Journalists were not allowed to ask questions.

"Yes, Russia is ready for the WTO. What Russia has achieved in 17 years, many countries have not achieved in 50 years," Gutierrez said. "We have a tremendous future economically."

He noted, however, that the two countries were "still coming to an agreement on intellectual property rights."

He said he did not know when the Jackson-Vanik amendment, a Soviet-era trade restriction, would be lifted because it was up to Congress to decide that.

Asked about the problems that U.S. companies face in Russia, Gutierrez -- in an apparent reference to Boeing -- said an aerospace company with a Russian research and development center had an "opportunity to create new products" and sell them to third countries. Russia's attention has been shifting in favor of Boeing's European rival, EADS.

Later Monday, Gutierrez met with Natural Resources Minister Yury Trutnev to discuss changes to the subsoil law and cooperation in the timber industry. Trutnev told Gutierrez that Russia had introduced a new amendment to the law that would forbid the resale of strategic deposits to foreign investors, the ministry said. The amendment is now being discussed by the government.

Igor Tabakov / MT
Gutierrez holding up a cell phone accessory with the U.S. and Russian flags.
The U.S. Department of Commerce said in a statement last week that Gutierrez's visit would focus on opportunities for U.S. exporters to sell to the state-owned sector, "which has grown under the Putin administration" and on Russian legislation setting "strict" limits on foreign investment in strategic industries such as energy, aerospace and transportation.
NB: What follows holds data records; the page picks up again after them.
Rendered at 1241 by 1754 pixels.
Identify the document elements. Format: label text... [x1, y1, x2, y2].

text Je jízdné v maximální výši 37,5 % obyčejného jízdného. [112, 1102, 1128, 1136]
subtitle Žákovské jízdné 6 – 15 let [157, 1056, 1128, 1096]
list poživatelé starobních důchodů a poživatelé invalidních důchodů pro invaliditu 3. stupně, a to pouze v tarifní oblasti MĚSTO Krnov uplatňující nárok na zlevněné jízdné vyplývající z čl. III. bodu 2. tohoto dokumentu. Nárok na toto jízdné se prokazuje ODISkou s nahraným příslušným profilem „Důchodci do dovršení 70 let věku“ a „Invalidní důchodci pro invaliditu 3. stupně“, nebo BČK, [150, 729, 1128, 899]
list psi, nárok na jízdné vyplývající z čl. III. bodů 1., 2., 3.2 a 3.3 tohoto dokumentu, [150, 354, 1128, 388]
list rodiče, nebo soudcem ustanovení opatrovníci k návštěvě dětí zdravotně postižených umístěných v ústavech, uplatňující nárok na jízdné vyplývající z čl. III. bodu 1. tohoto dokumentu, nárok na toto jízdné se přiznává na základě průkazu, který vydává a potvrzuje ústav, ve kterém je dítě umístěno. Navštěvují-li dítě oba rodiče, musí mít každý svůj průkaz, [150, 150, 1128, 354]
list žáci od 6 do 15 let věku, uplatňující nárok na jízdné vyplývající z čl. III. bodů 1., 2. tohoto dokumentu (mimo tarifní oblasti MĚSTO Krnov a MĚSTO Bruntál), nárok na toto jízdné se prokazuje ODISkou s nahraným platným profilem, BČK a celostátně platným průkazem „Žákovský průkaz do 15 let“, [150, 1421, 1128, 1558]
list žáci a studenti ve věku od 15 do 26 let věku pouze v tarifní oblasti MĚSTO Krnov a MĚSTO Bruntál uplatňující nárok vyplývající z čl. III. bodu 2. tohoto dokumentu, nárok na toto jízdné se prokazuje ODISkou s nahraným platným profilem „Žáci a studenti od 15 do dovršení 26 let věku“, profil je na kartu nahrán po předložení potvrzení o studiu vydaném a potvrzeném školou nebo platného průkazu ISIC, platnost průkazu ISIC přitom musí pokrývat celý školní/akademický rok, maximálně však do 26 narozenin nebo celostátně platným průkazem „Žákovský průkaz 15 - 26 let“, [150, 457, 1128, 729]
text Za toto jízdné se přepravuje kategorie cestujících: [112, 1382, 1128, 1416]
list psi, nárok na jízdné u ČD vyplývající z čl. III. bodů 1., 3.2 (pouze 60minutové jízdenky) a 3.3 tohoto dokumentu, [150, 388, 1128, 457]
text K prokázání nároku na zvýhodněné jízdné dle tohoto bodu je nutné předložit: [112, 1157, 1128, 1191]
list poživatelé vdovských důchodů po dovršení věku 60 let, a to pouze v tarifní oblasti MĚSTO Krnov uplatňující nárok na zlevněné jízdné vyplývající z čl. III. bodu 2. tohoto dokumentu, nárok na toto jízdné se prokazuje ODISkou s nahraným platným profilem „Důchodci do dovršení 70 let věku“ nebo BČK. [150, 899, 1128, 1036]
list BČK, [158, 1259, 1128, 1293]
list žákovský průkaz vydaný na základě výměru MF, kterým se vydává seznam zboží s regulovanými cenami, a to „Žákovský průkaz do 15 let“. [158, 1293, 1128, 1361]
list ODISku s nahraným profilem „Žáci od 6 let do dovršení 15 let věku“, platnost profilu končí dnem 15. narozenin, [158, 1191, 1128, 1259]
Gutierrez leaves on Wednesday for a two-day visit to Kiev. He will be the first U.S. commerce secretary to visit Ukraine since the country gained independence in 1991.

Also Monday, Gutierrez and U.S. Ambassador William Burns offered some encouragement to Motorola, a U.S. company that has had trouble with Russian customs officials, by posing for photographs at Motorola's shop in the GUM department store.

A PricewaterhouseCoopers spokeswoman said she did not know whether Gutierrez would meet company executives. PwC's Russian license could be under threat after the Moscow Arbitration Court ruled recently that the auditor had concealed financial irregularities at Yukos.

At the Higher School of Economics, Gutierrez said Russians would see more U.S. brands and companies arriving soon because Americans felt Russia was a good place to investment. "In the majority of cases, the only obstacle is getting in," he said.

The commerce secretary expressed dissatisfaction that Russia, with a $1 trillion economy, was only the United States' 33rd-largest trading partner.

"My total disappointment is that we can do more, we can trade more, we can invest more, and that's good for everybody," he said.

U.S. companies and their overseas subsidiaries invested more than $11 billion in Russia last year, about twice as much in 2004, according to the U.S. Commerce Department. Russians have just started investing in the United States, spending $3 billion so far, Gutierrez said.

Gutierrez, who last visited in 2005, set a "fine example of how to give both frank and very polite answers," Higher School of Economics rector Yaroslav Kuzminov told the students after the session.

Gutierrez encouraged the young people to become government officials, saying that for him it was more exciting to work as a commerce secretary than to run a $10 billion company. He previously headed Kellogg, the cereal giant.

"If you can serve your country, I'd say do it," he said.

Students said they enjoyed the session despite having to wait 90 minutes in a cramped hall for Gutierrez to arrive.

Yevgenia Ryazantseva, a first-year student at the school, said she liked what she had heard about U.S.-Russian relations. "Frankly, I thought everything was much worse," she said.

Gutierrez was flanked by Burns, the U.S. ambassador, and three other people as he spoke to the students. He was offered Coca-Cola Light, while the others drank Aqua Minerale.

While his choice of drink could not immediately be explained, Deborah Guido-O'Grady, director for academic exchange programs at the U.S. Embassy, suggested that Gutierrez needed some caffeine because he had just arrived in Moscow. "But he likes Pepsi, too," she added.